Cells expressing Red-FL2 were maintained in HL5 medium on a 90-mm plastic dish at < 1 × 106 cells per dish. The development was initiated by three washes with development buffer (5 mM Na2HPO4, 5 mM KH2PO4, 1 mM CaCl2, and 2 mM MgCl2, pH 6.4). Then, approximately 850 cells per mm2, the highest density allowing reliable single-cell tracking, were then plated on a 35-mm glass-bottom dish. The live cells were imaged using a custom-built imaging system equipped with a single CMOS image sensor and LED illumination15. The cell density in the reset experiments was doubled to improve visibility. At least two independent experiments were performed to confirm reproducibility.

Image analysis

Ratio images of background-subtracted and spatially smoothed channels for mRFPmars and Flamindo2 were enhanced for pulsing cells assisted by supervised machine learning using AIVIA software (DRVISION Tech.). The image field was subdivided into 12,236 analysis ROIs (133 × 92 matrices of 110 × 110 μm2) and peaks on time series data for every ROI were detected using Mathematica. The wavefront and cumulative pulse-counts were analyzed in each analysis-ROI containing approximately 10 cells. The image reconstruction from these data was performed with a custom-built analysis pipeline using Excel, Mathematica, Matlab, and Fiji software. For peak detection, the sensitivity was tuned to detect > 1 pulsing cells/analysis-ROI. After obtaining a peak table for 900 frames of 12,236 analysis ROIs, those from the left half of the full-FOV were manually corrected to detect one pulsing cell/analysis-ROI with a ΔRatio of Red/FL2 (ΔR) > 5%. The pulse-count analysis at cell resolution was performed by manually tracking 4,233 cells in a 2.2 × 2.2 mm2 area for 500 frames corresponding to 4:00–8:10. High-pulsing clusters (Fig. 2g) were manually extracted and segmented after considering wave-initiating points.
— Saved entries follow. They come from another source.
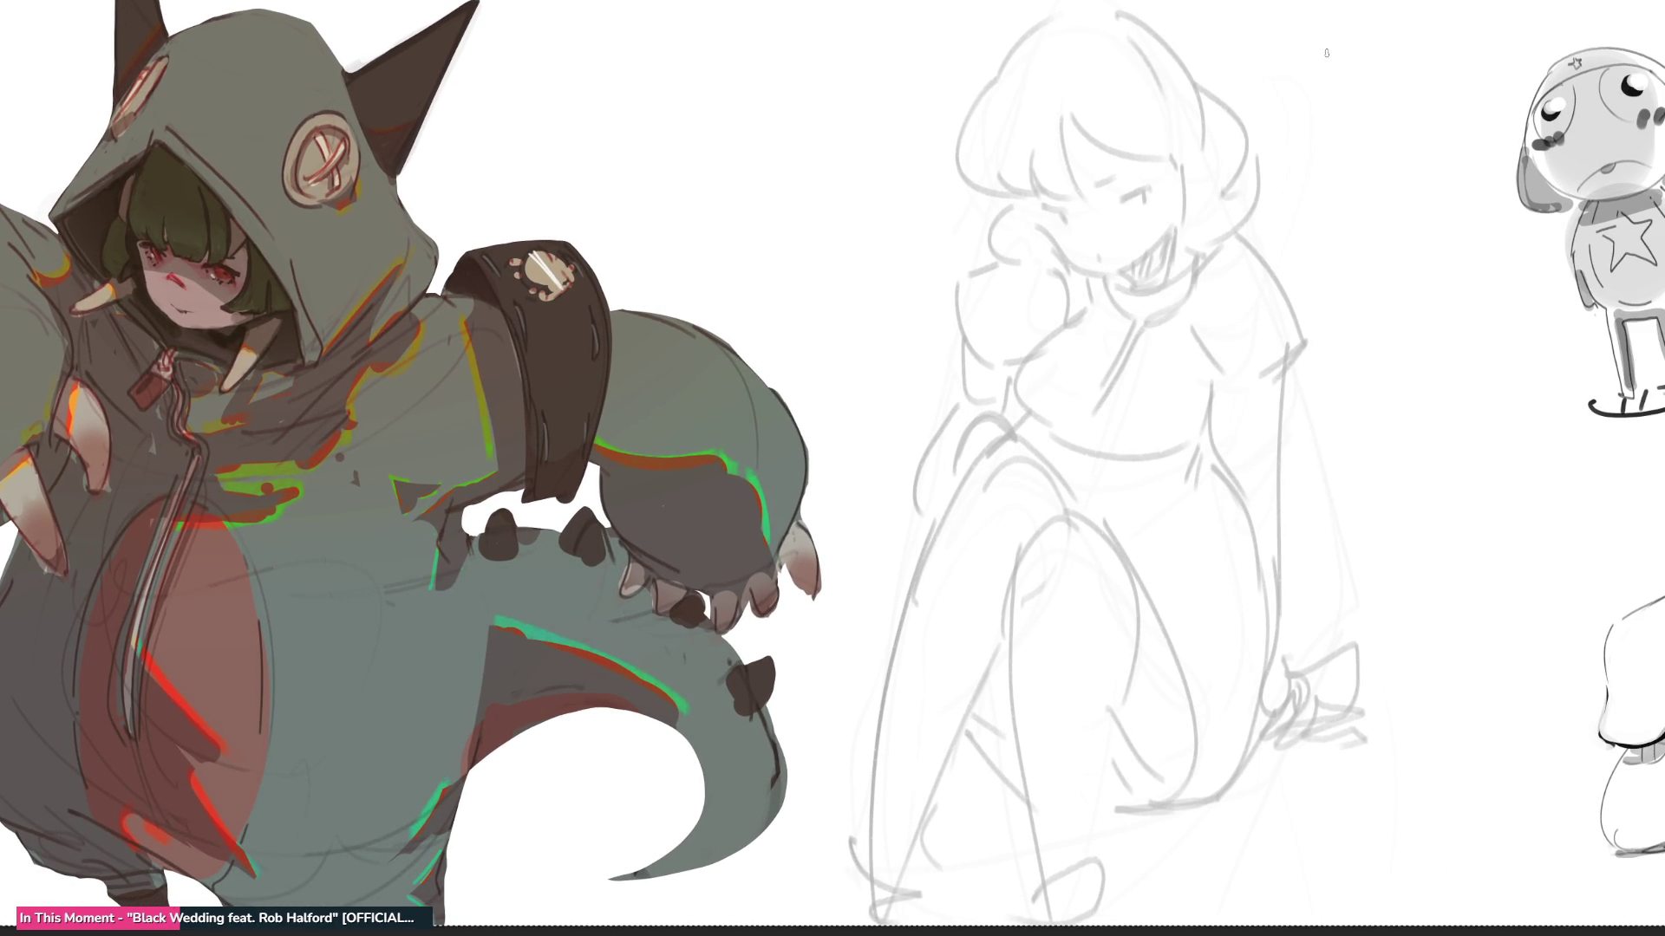
mouse_move(1305, 106)
left_mouse_down()
mouse_move(1323, 52)
mouse_move(1406, 83)
mouse_move(1398, 19)
mouse_move(1340, 102)
left_mouse_up()
- Shape the new figure's domed head, face and long flared body beside the faded girl
mouse_move(1322, 22)
left_mouse_down()
mouse_move(1318, 126)
mouse_move(1316, 110)
mouse_move(1416, 80)
left_mouse_up()
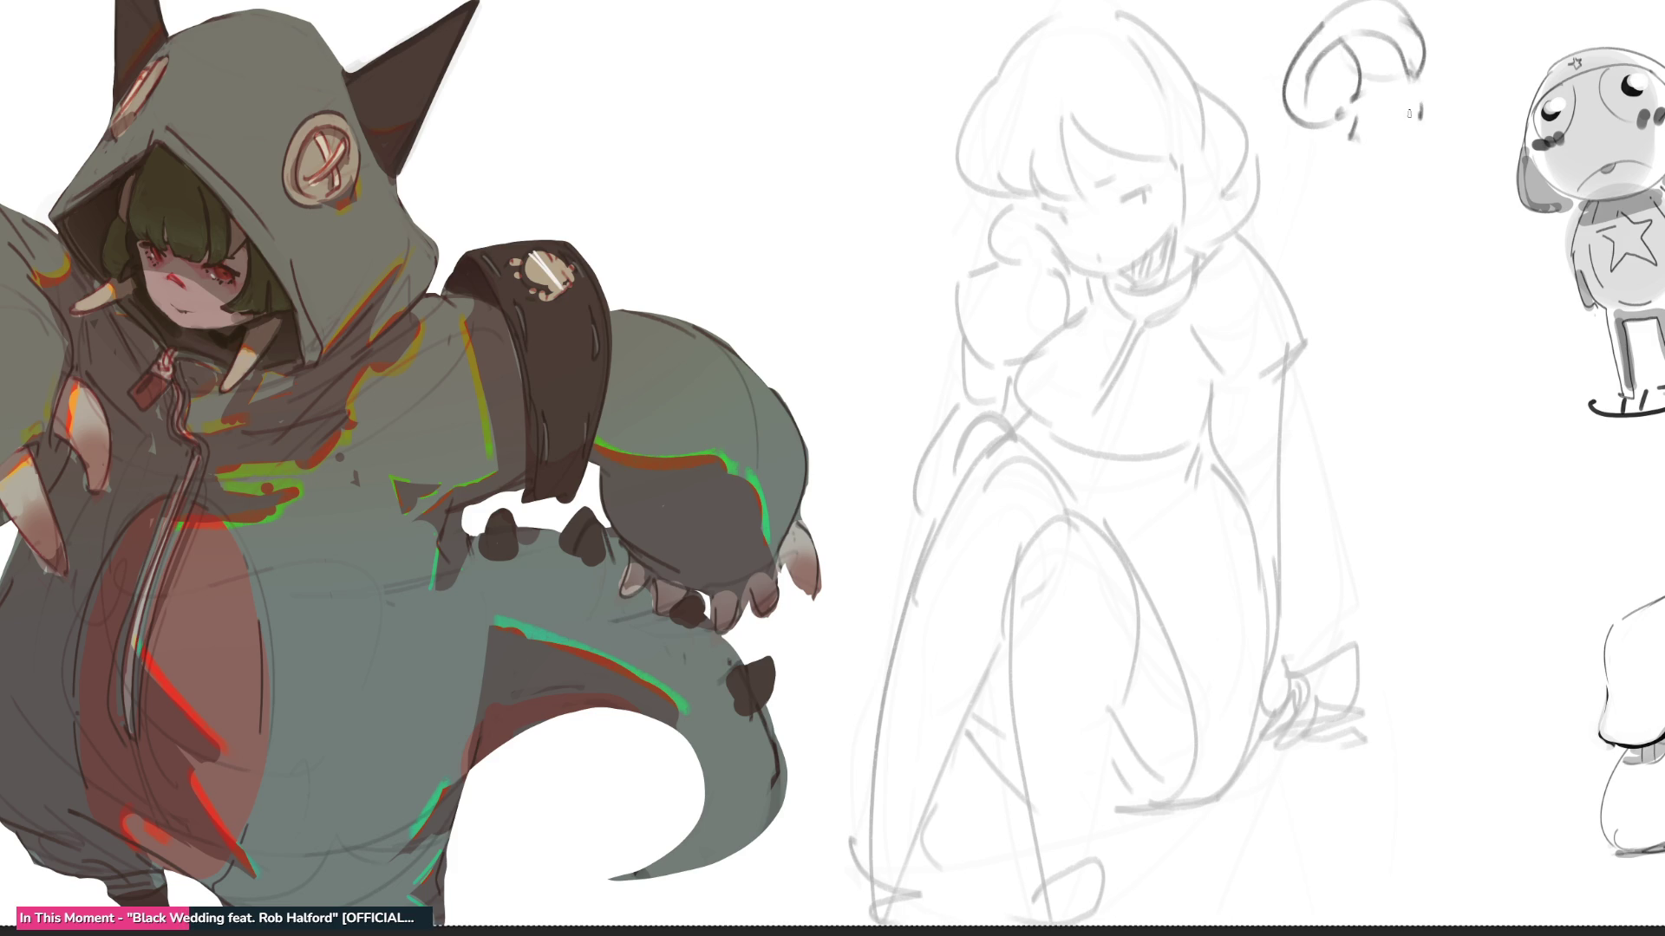
left_click_drag(1420, 91, 1455, 184)
mouse_move(1337, 191)
left_mouse_down()
mouse_move(1421, 215)
mouse_move(1454, 193)
left_mouse_up()
mouse_move(1439, 217)
left_mouse_down()
mouse_move(1412, 241)
mouse_move(1431, 271)
left_mouse_up()
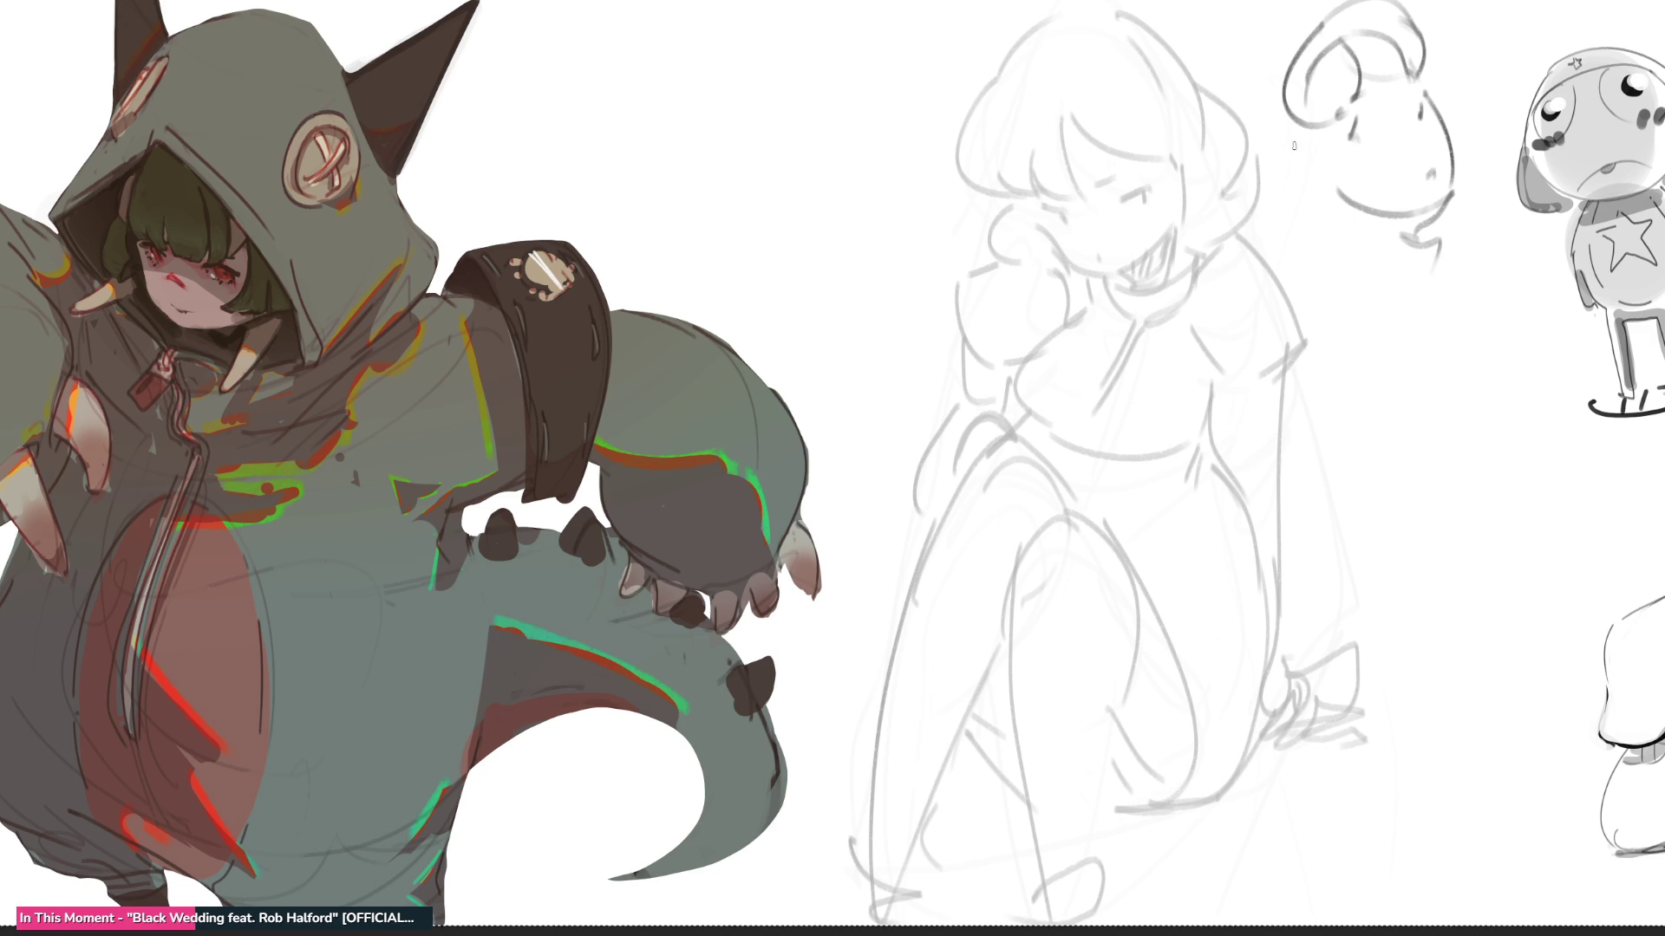
mouse_move(1293, 145)
left_mouse_down()
mouse_move(1330, 260)
mouse_move(1376, 315)
mouse_move(1446, 268)
mouse_move(1352, 408)
mouse_move(1479, 248)
mouse_move(1530, 433)
mouse_move(1505, 305)
mouse_move(1482, 484)
mouse_move(1533, 479)
mouse_move(1385, 658)
mouse_move(1552, 555)
mouse_move(1359, 734)
mouse_move(1454, 888)
left_mouse_up()
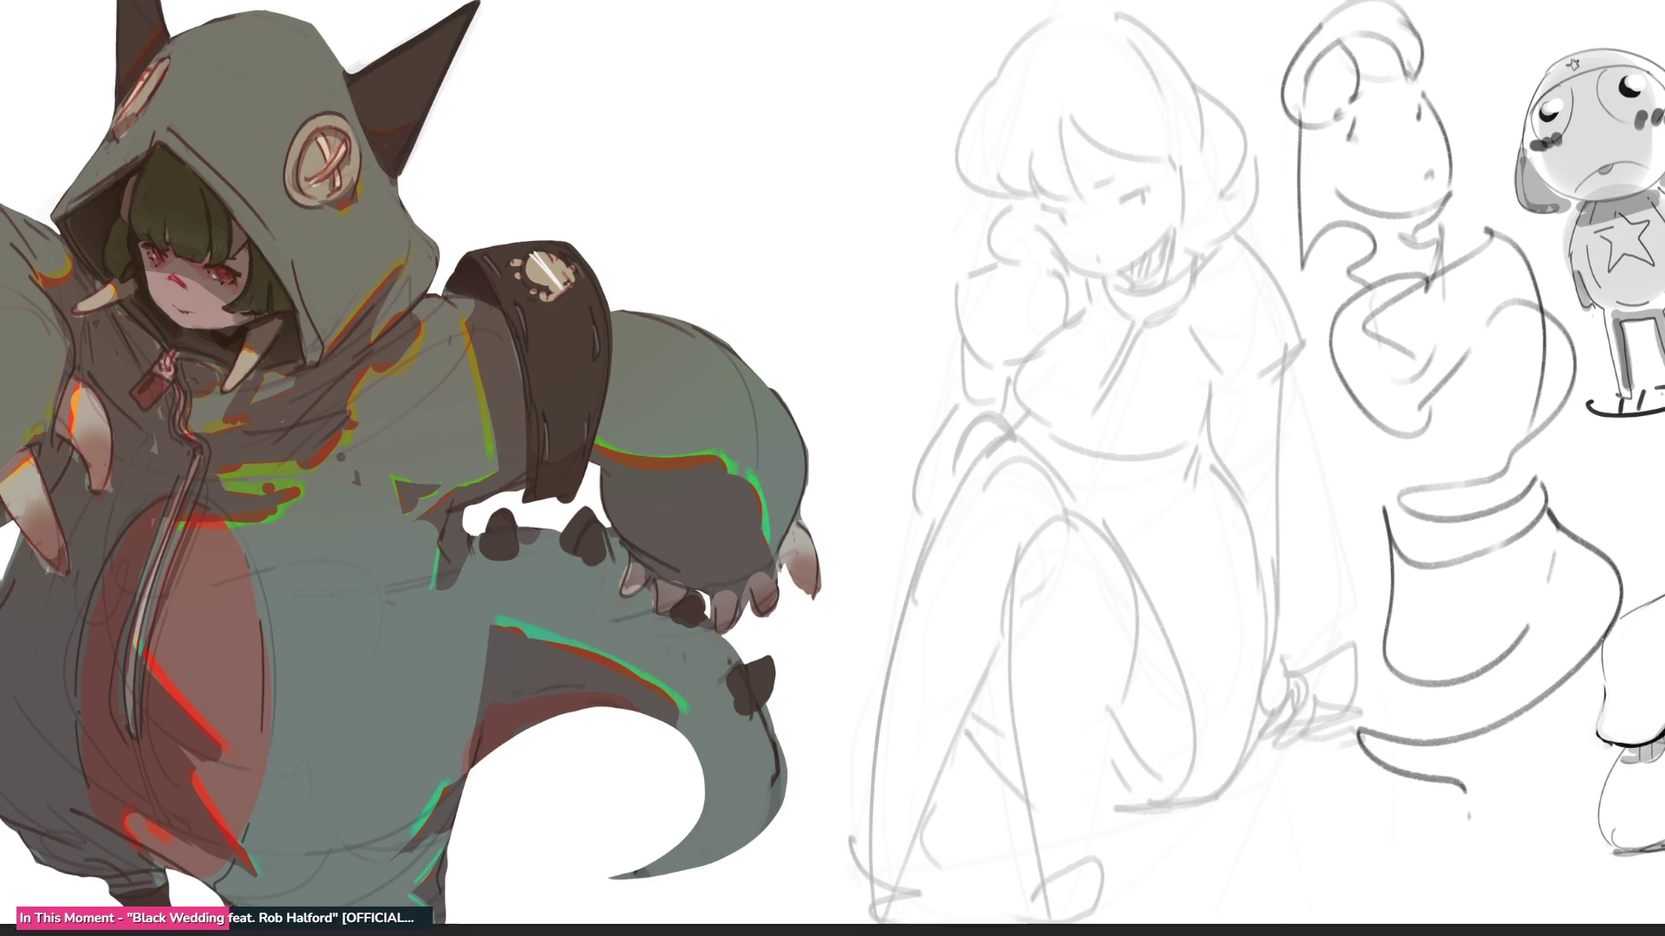
key("ctrl+0")
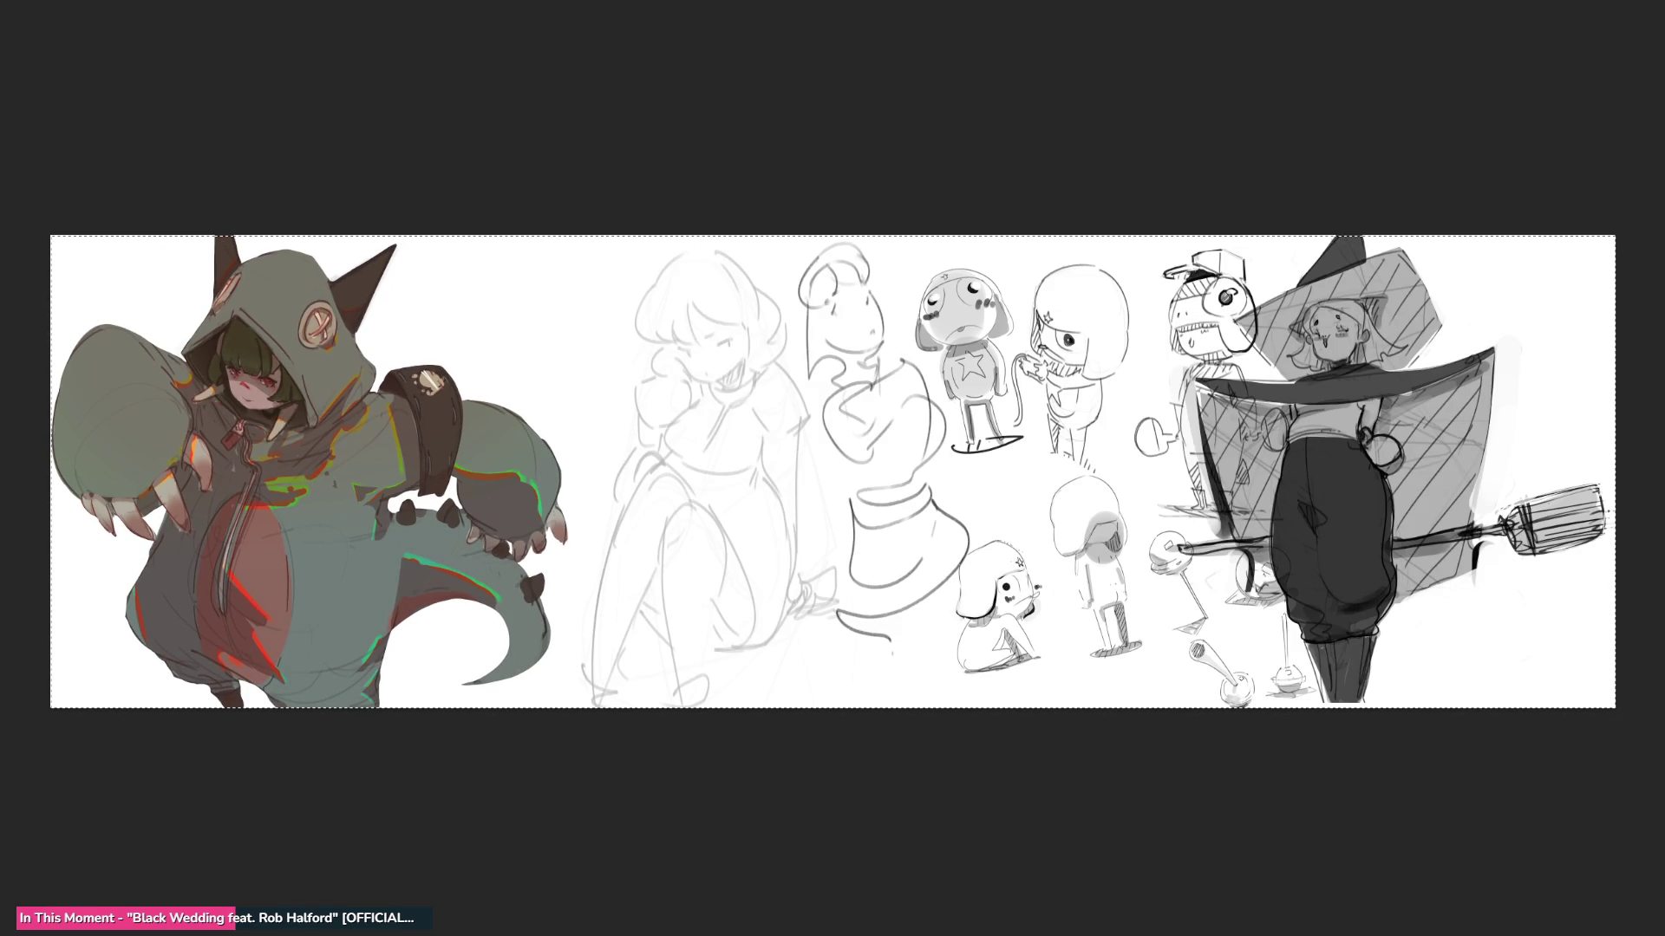
- Clear the two middle sketches with Delete, undoing once, then deleting again
key("Delete")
To quantitatively compare the cAMP pulse magnitude among cells (Supplementary Fig. 2a), we performed two-step normalization for ΔR. Considering the 1:1 stoichiometry of red and yellow Red-FL2 signals among cells, we pre-normalized the baseline ratio to 1.0 to cancel the different baseline ratios of distantly positioned cells caused by a slight imbalance of illumination strength over the image field. The maximum pre-normalized ΔR for > 300 cells by prolonged stimulation with 20 mM 8-Br-cAMP, a cell-permeable cAMP analog, was 5.540. Finally, we normalized pulse data from all examined cells by transforming the minimum (1.0) and maximum (5.5) pre-normalized ΔR to 0 and 1, respectively.

Phase and spatial resetting

Phase resetting of the cell population was performed by bath application of cAMP (final concentrations of 20 and 50 nM for early and late development, respectively)25,26. Spatial resetting was performed by intensive buffer mixing via pipetting, which detached the cells from the culture dish. These resettings were done at 6:15 or 9:00, corresponding to the pre- and post-critical periods of spiral formation, respectively. Both resettings cause forced excitation of the entire cell population, causing the cells to enter the refractory period. After recovery from the refractory period (15–20 min), the cells restarted cAMP pulsing to generate cAMP waves. The entire wave dynamics, including before and after resetting, was imaged every 30 s.